In Watts' second postage stamp sheet created the following year, Safe Post/K.U.K. Feldpost/Jockpost (1962), he uses the same borders as the previous sheet, but inserts different graphics.  In fact, the sheet was probably created from the same model as the sheet from the previous year, but in this issue only half of the sheet is used:  there are now 15 stamps instead of the original 30.  There are still three rows down, but in this new issue there are now 5 stamps across instead of the 10 the year before.  The top row is composed of 5 Safepost stamps; the second row contains the K.U.K.  Feldpost (negative), Jockpost (positive), K.U.K. Feldpost (positive), Jockpost (positive), and K.U.K. Feldpost (positive); and the third row contains Jockpost (positive), Jockpost (negative), K.U.K. Feldpost (positive), Jockpost (positive), and K.U.K. Feldpost (positive).  These are the same configurations as the stamp sheet of the previous year.
  
In Safepost, the image of W. C. Fields is discarded.  Instead, Watts has collaged erotic imagery with items of popular culture.  These items include a pair of pliers, swim fins, and what appears to be an ice cream scoop.   Different numerals are inserted into the bottom corners of the Jockpost stamp.  In the issue of the year before there had been a 3 in the two bottom corners.  In the new issue, one of the 3's remained, joined by 5, 7, 10, and one stamp reading 9 in the left bottom corner, and 8 on the right side.

Again, as in the previous year's issue, several of the stamps were printed in reverse (K.U.K Feldpost one time in the second row, and Jockpost once in the third row). The sheet, measuring 11.6 x 14.1 cm, was printed in black, on glossy white gummed and rouletted.  There are several variants.  Other editions are printed green on white and blue on white.

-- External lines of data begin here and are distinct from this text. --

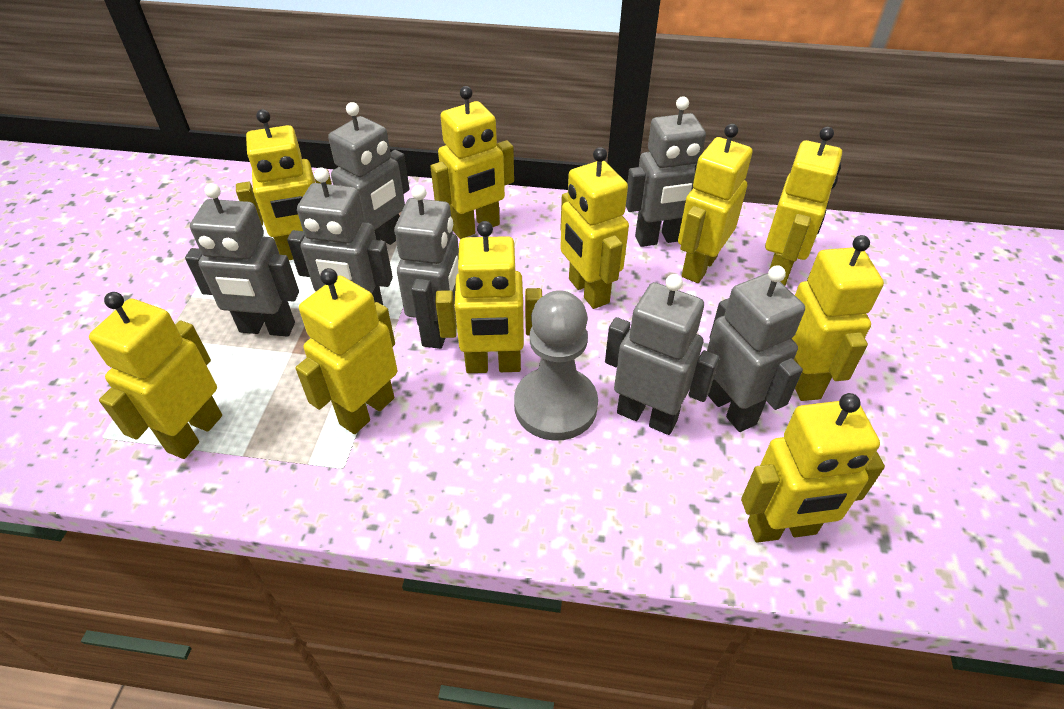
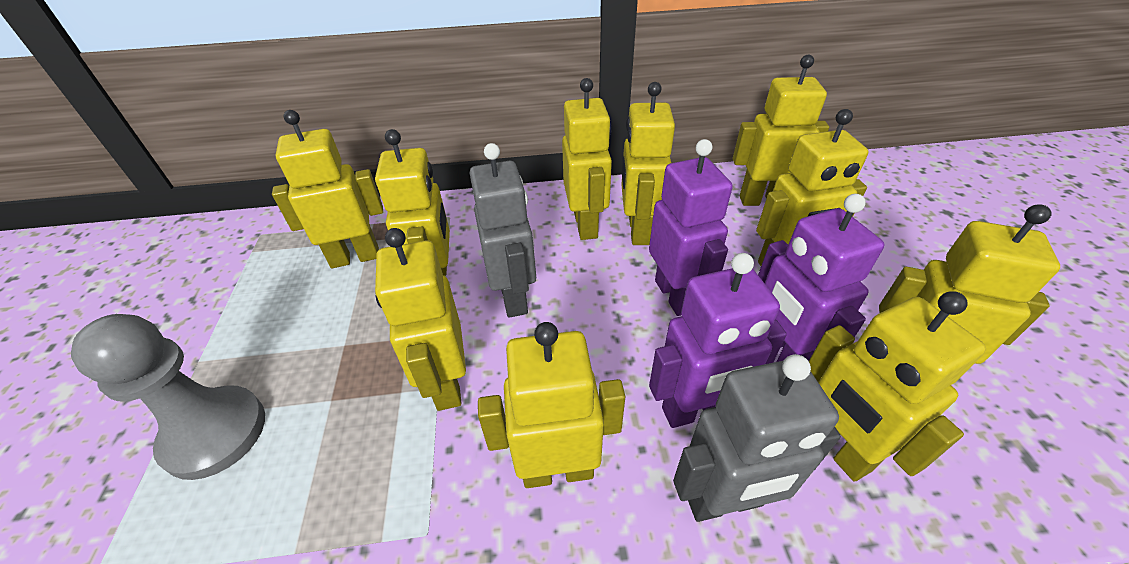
grey robot: 7 -> 2
purple robot: 0 -> 3

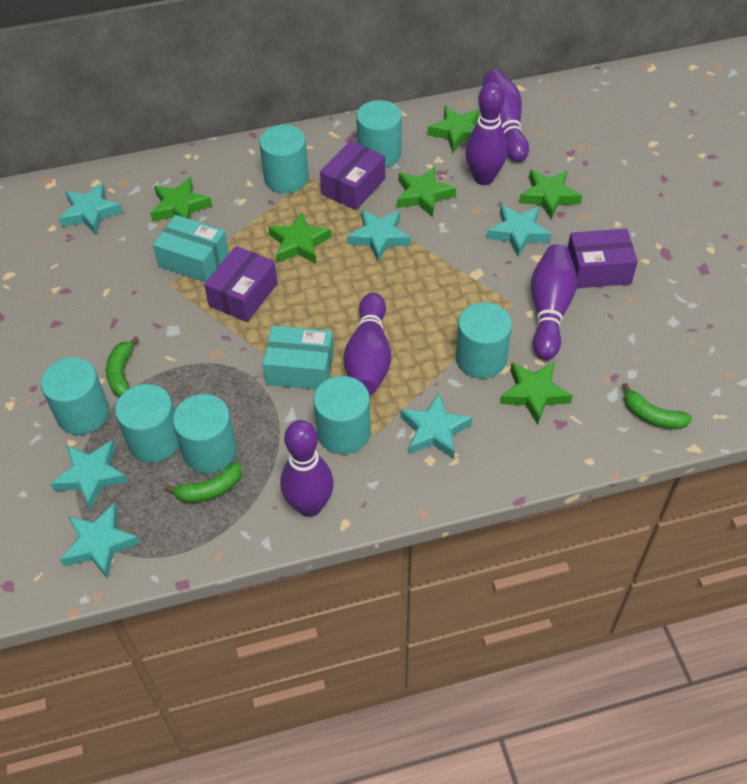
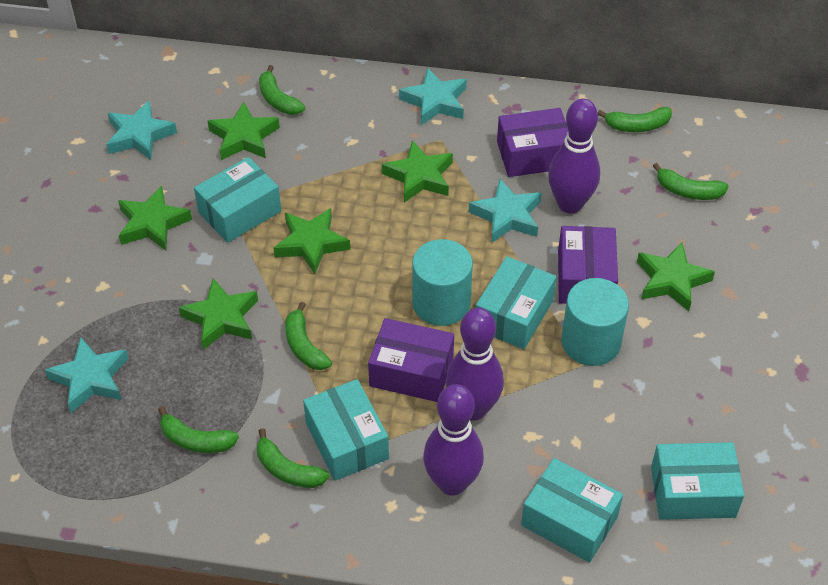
green banana: 3 -> 6
purple bowling pin: 5 -> 3
turquoise box: 2 -> 5
turquoise cylinder: 7 -> 2
turquoise star: 6 -> 4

In 1963 Watts published his Yamflug/5 Post 5 postage stamp sheet to coincide with the Yam Festival activities he was coordinating with George Brecht.  They were subsequently used in stamp dispenser machines and packaged for Implosions, his joint business venture with Maciunas. 

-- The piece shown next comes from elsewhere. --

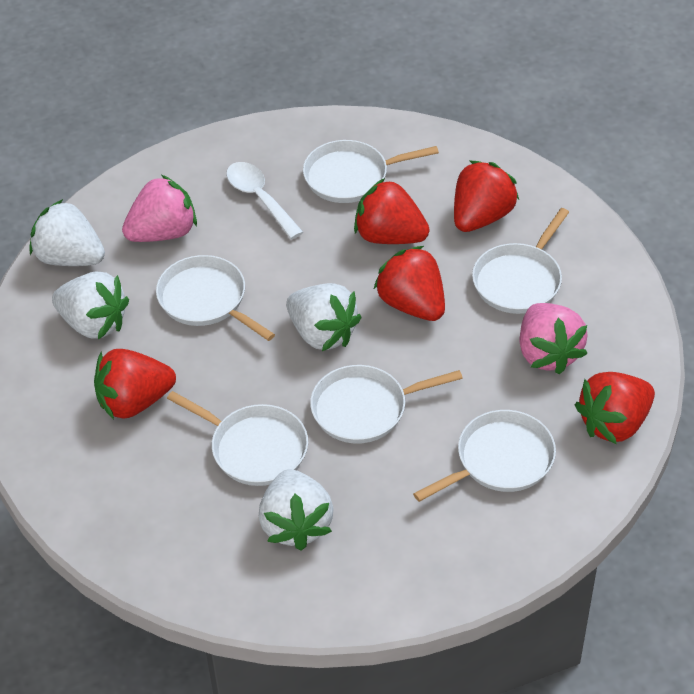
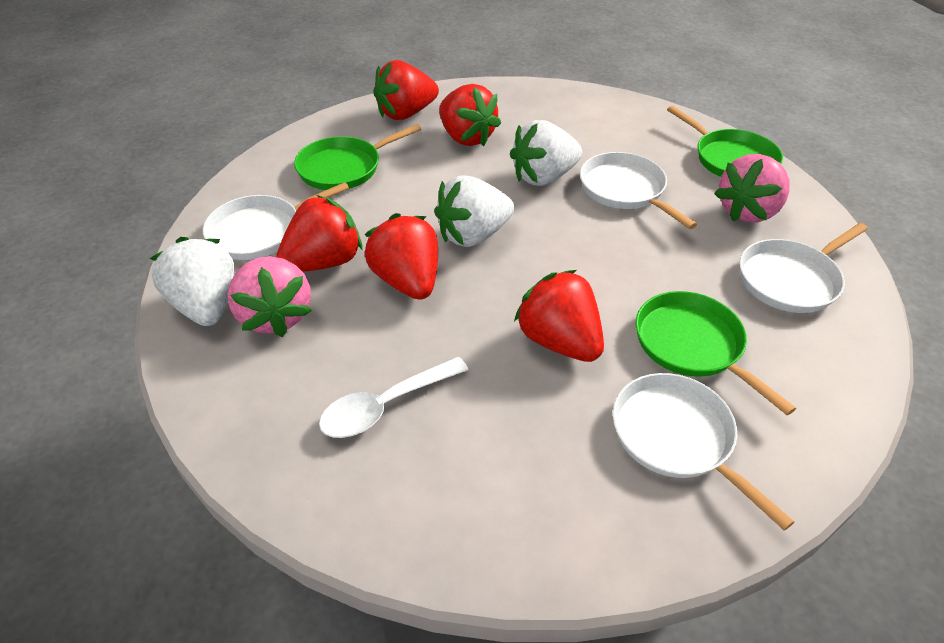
green pan: 0 -> 3
white pan: 6 -> 4
white strawberry: 4 -> 3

The sheet is composed of 100 stamps with ten across and ten down.  The word Yamflug runs across the top of the individual stamps.  The bottom of the stamp has the numeral 5 in the left and right corners, and between them is the word Post.  Yamflug is left white with parallel lines running between the letters.  Post is printed black behind a graph-like pattern.  The bottom right hand margin bears the plate number 25W070630.  Although originally printed green on white gummed paper, there are also  variants of dark red on white, pink on white, and dark blue on white.

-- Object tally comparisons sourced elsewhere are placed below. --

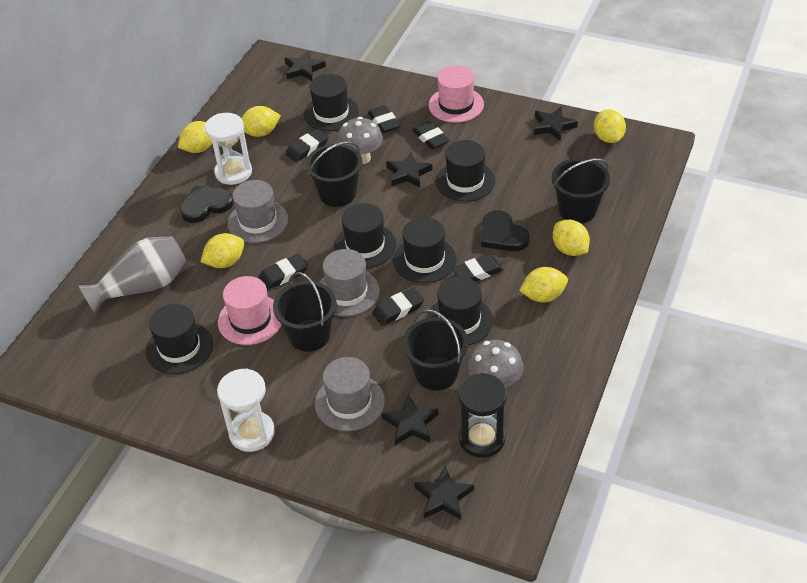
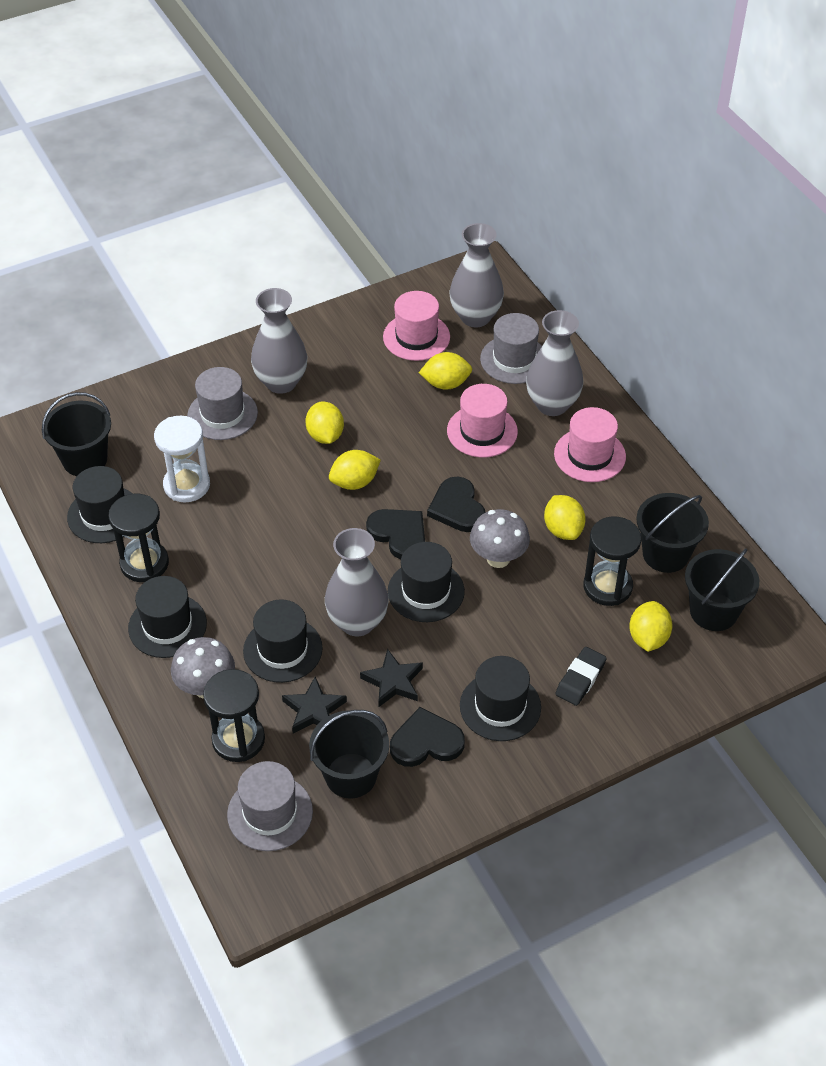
black eraser: 6 -> 1
black hat: 6 -> 5
black heart: 2 -> 3
black hourglass: 1 -> 3
black star: 5 -> 2
grey vase: 1 -> 4
pink hat: 2 -> 3
white hourglass: 2 -> 1
yellow lemon: 6 -> 5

Fluxus Addenda 1 includes a reproduction of the original collage and drawing for the border of Yamflug/5 Post 5, which measures 21.2 x 18.1 cm.15  In its original form, the left and right borders can be clearly made out.  This is not true when the stamp has been reduced to fit in the format of the postage stamp sheet.  But in the original, one can clearly make out female portraits that Watts clipped from a magazine of women advertising for dates with men.

Watts then prepared two collages of fifty stamps each, which were then fit together to form the original artwork for the entire sheet.  The first collage consisted of 50 photostatic borders, with the central images collaged and drawn.  The second collage consisted of 25 photostatic borders with original handwork for the central images, and an additional 25 stamps that were previously photostated.